Sonntag, 13. Dezember 2009

Stephen King - Die Arena


Es geschieht wie aus heiterem Himmel: Chester’s Mill, eine
US-Kleinstadt, ist von heute auf morgen von der Außenwelt abgeschnitten.
Eine geheimnisvolle unsichtbare Kuppel – es könnte ein
elektromagnetisches Feld sein – umschließt den Ort. Die Barriere,
deren Ursprung unbekannt ist, kapselt die 2000 Bewohner von der
Außenwelt ab.
Das ist die beunruhigende Ausgangssituation in Stephen Kings neuem
Roman „Die Arena“, ein 1280 Seiten umfassender Thriller für lange
Winterabende, der die wichtigsten Kriterien erfüllt: Er ist spannend,
unterhaltsam und intelligent geschrieben.
Nach zwei betulichen und geschwätzigen Büchern („Love“ und „Wahn“)
gibt der „King of Horror“ wieder richtig Gas. Wie unter einem
Brennglas – und das kann man ruhig wörtlich nehmen, ohne die Pointe am
Schluss zu verraten – skizziert er menschliches Verhalten in einer
Extremsituation und verdeutlicht, wie schnell sich faschistische
Machtstrukturen ausbreiten können und die Niedertracht des Menschen zum
Vorschein kommt – Motive, die King in seinen Büchern immer wieder neu
variiert.

———

* [Aufgaben]:
1) Kopieren Sie aus der Rezension wortgetreu den Abschnitt von „Eine geheimnisvolle unsichtbare“ bis einschließlich „und intelligent geschrieben.“.
2) Stimmen diese Aussagen mit der Rezension überein? Beantworten Sie jede mit Ja oder Nein, und belegen Sie das mit einem wörtlichen Zitat: (a) In Chester’s Mill leben 2000 Menschen. (b) Der Roman hat weniger als 1000 Seiten. (c) Die beiden vorigen Bücher werden als spannend gelobt.
Mit der Rezension haben die Datensätze nichts zu tun.

———

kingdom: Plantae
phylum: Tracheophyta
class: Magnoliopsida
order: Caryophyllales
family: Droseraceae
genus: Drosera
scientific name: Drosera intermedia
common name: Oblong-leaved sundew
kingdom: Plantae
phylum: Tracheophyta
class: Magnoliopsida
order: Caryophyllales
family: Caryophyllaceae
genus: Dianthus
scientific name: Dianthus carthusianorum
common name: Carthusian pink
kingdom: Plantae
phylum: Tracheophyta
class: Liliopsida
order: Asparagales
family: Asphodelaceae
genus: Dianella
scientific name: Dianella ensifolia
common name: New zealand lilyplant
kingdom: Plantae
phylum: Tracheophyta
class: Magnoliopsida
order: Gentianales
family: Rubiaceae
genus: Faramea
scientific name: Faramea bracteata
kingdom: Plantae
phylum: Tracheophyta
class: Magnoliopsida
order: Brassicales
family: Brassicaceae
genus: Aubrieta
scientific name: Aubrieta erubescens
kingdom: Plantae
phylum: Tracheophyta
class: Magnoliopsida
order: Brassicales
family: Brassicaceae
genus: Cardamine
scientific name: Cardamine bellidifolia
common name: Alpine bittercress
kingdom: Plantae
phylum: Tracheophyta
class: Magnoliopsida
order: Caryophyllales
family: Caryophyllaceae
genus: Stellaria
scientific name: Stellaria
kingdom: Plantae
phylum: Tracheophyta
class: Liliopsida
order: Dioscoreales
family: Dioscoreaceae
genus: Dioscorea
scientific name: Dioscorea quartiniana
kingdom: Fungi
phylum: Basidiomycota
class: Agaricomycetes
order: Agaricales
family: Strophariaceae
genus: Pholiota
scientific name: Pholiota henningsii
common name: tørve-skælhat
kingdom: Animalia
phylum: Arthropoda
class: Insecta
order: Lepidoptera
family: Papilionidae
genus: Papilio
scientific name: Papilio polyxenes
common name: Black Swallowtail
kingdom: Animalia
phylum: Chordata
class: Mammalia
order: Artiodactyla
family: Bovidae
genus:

———

* [Lösungen]:
1)
Eine geheimnisvolle unsichtbare Kuppel – es könnte ein
elektromagnetisches Feld sein – umschließt den Ort. Die Barriere,
deren Ursprung unbekannt ist, kapselt die 2000 Bewohner von der
Außenwelt ab.
Das ist die beunruhigende Ausgangssituation in Stephen Kings neuem
Roman „Die Arena“, ein 1280 Seiten umfassender Thriller für lange
Winterabende, der die wichtigsten Kriterien erfüllt: Er ist spannend,
unterhaltsam und intelligent geschrieben.

2)
(a) Ja: „kapselt die 2000 Bewohner von der Außenwelt ab“
(b) Nein: „ein 1280 Seiten umfassender Thriller“
(c) Nein: „Nach zwei betulichen und geschwätzigen Büchern“